* **EXERCISE GOAL**
Copy the material below word for word, from its first line through the line that contains "export const myFeature", inclusive.

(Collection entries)

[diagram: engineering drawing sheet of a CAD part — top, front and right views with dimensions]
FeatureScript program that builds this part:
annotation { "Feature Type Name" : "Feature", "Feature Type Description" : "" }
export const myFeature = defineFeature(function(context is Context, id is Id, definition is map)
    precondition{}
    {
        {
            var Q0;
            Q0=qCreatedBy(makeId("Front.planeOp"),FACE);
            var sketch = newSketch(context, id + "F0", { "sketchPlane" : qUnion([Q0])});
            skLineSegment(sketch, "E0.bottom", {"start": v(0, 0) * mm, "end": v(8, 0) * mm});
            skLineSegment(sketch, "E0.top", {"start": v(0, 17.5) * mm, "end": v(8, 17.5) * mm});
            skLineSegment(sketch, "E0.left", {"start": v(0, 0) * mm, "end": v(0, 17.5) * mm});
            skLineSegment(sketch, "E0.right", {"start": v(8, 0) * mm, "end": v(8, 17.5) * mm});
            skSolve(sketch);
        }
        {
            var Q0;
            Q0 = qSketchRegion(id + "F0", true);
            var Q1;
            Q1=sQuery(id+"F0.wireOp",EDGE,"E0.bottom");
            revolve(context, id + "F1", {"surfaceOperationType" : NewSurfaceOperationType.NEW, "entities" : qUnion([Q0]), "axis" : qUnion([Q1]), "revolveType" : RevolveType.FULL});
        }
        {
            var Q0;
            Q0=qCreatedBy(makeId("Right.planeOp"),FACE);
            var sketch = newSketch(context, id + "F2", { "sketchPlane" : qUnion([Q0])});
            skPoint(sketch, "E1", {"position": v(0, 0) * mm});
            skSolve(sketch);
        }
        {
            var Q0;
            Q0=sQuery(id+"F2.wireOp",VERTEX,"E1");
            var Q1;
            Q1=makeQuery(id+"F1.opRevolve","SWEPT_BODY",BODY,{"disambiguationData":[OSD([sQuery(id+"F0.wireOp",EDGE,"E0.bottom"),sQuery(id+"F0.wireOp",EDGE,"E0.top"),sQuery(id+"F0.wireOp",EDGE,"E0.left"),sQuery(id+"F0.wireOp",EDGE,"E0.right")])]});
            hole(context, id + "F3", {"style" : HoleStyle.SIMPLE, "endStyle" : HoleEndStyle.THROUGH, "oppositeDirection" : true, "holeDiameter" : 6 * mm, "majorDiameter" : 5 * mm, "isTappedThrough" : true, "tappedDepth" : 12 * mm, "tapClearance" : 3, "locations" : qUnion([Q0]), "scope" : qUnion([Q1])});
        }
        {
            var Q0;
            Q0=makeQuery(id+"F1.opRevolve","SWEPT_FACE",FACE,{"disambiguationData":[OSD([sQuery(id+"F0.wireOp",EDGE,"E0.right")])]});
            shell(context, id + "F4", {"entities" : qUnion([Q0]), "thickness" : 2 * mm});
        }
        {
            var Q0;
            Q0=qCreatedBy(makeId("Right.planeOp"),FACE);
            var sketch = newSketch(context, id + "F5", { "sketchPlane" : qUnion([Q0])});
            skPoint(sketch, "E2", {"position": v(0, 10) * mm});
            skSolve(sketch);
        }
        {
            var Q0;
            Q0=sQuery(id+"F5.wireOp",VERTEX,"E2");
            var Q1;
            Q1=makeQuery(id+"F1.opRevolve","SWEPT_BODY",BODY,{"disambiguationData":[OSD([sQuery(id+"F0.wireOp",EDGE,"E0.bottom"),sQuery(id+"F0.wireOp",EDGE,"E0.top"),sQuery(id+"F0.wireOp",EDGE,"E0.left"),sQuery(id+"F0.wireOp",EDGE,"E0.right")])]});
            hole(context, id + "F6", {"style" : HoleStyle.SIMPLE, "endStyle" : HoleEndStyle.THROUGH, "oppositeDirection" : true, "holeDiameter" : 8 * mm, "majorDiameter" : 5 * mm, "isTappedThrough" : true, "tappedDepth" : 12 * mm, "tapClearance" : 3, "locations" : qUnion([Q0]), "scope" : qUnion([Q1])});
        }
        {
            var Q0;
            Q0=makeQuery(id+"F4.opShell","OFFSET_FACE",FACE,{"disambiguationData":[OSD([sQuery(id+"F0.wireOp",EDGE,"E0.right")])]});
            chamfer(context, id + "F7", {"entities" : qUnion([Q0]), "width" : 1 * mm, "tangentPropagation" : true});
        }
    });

* **SOLUTION**
[diagram: engineering drawing sheet of a CAD part — top, front and right views with dimensions]
FeatureScript program that builds this part:
annotation { "Feature Type Name" : "Feature", "Feature Type Description" : "" }
export const myFeature = defineFeature(function(context is Context, id is Id, definition is map)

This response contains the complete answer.